Tekstil işçisi olan İnci arkadaşımız, “30 yıldır çalışıyorum, her geçen gün de kötüye gidiyor. O taşı elimize alıp meydana çıkmadığımız sürece değişmeyecek. İyileştirilmiş koşulları olan atölye dahi olsa, bilinçli insanın canı yanıyor. Tekstil sektörü diğer sektörlerden biraz farklı. Göstermelik şeyler olan yerler varsa da, ben denk gelmedim. Büyük sorun şu: Sorunlarımız ortak, ama bir araya gelemiyoruz. Hala korkuları var insanların, ‘evime ekmek götüremem’, ‘kiram var’ diyorlar. Aynı sorunları ben de yaşıyorum ama korkunun ecele faydası yok. Kaybedeceksek de böyle kaybedelim.
İlk tanıştığım insanlar değişmeyeceğini söylüyor. En büyük iş bize düşüyor, ısrarla anlatmalıyız. Büyük kesim olarak zarar gördüğümüz için beraber bıkmadan usanmadan anlatmalıyız. Ben yetişemiyorum belki, ama yapabildiğim kadarıyla katkımı sürdüreceğim.”
İzmir’den gelen arkadaşlar, “28 Nisan’dan bu yana her yerde güçlü toplantılar organize ediyoruz, tabana geniş şekilde yayılıyoruz.
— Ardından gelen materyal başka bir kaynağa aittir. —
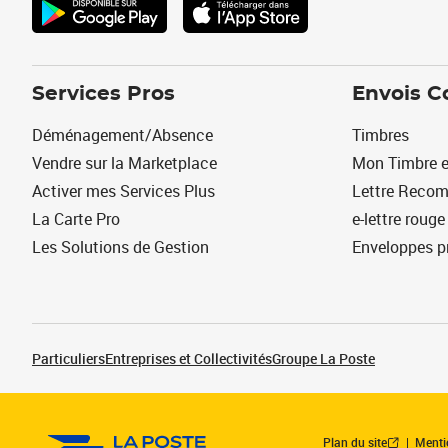
Services Pros
Envois C
Déménagement/Absence
Timbres
Vendre sur la Marketplace
Mon Timbre e
Activer mes Services Plus
Lettre Reco
La Carte Pro
e-lettre rouge
Les Solutions de Gestion
Enveloppes p
Particuliers
Entreprises et Collectivités
Groupe La Poste
Plan du site
Menti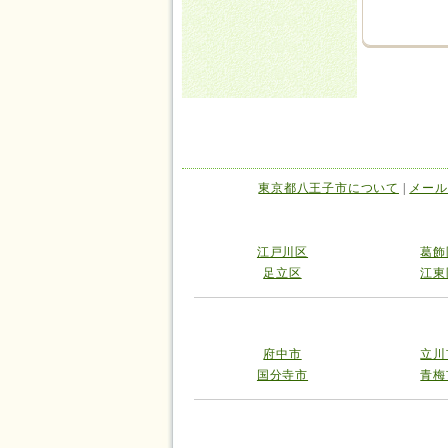
東京都八王子市について
|
メール
江戸川区
葛飾
足立区
江東
府中市
立川
国分寺市
青梅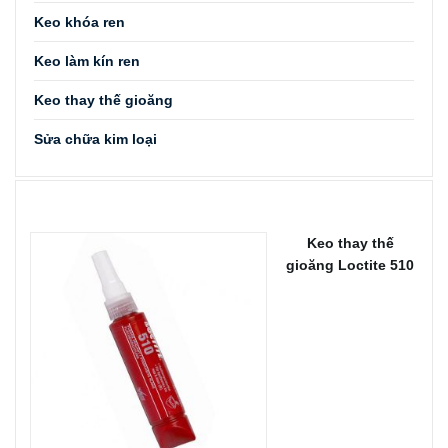
Keo khóa ren
Keo làm kín ren
Keo thay thế gioăng
Sửa chữa kim loại
SẢN PHẨM BÁN CHẠY
Keo thay thế
gioăng Loctite 510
Bunların bir şekil almasının zorunluluğu anlaşılıyor” diyerek İzmir'de işyeri, mahalle komiteleri oluşturduklarını ve bunların yarattığı cüret ve yetenekte komiteler kurduklarını söyledi, “İTK her işçinin yeridir. Gelir ve İTK’lı olur. Komitelerin olduğu her yerde işçiler yönetmeyi öğreniyor, bu zamana değin yeteneksizsiniz denilen yönetim alanında, işçiler yeralmaya başlıyor. İşçi sınıfının öncülüğünü şartsız koşulsuz kabul ederek kavga ediyoruz. Yolumuz açık, biraz daha koşmamız gerekiyor” dedi.
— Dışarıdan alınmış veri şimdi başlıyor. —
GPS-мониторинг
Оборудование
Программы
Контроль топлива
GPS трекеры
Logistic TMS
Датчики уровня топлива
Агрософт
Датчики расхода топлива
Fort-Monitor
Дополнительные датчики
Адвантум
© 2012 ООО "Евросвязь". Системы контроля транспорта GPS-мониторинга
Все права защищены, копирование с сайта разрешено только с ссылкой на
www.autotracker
Öğrenci, işçi gençliğin sorunlarına değinen üniversite mezunu bir genç de tanıştıkları öğrenci gençlerin ağırlıklı kesiminin aynı zamanda çalışıyor olduğunu söyledi.
“İTK’nın adını duydum ama ilk kez tanışıyorum” diyen bir belediye işçisi, “biz bilmiyorduk ama meğer biz İTK'lıymışız. Bulunduğumuz her yerde 'haksızlığa dur' demişiz. Büyük meseleler var bu ülkede. Ekmek davası uğrunda çıkarcı ilişkileri kurmaya itilmiş proletarya. Çalışırken arkadaşlarımıza şunu söylüyoruz: ‘bizim davamız ekmek davası, bu amaç uğruna mücadele etmek zorundayız’. İTK'ya talebim işçi örgütlülüğüne olan güvensizliği gidermesidir” dedi.
İTK toplantısı;
-KHK platformu ve beyaz yakalı işçilerle bağ kurma,
-İTK’nın içerisinde işçi sınıfının bağımsız politikalarını, çalışan işçilerin haklarını da içeren bir bülten hazırlama,
-Genç işçi-işsiz komitelerinin kurulması,
-Deprem için tüm İTK'lıların kurtarma ve yardım toplama-dağıtma, koordinasyon konusunda gönüllü olması,
-23 Şubat'ta İstanbul'da merkezi bir yerde bir işçi filmi izlenmesi kararlarının alınmasının ardından toplantı sona erdirildi.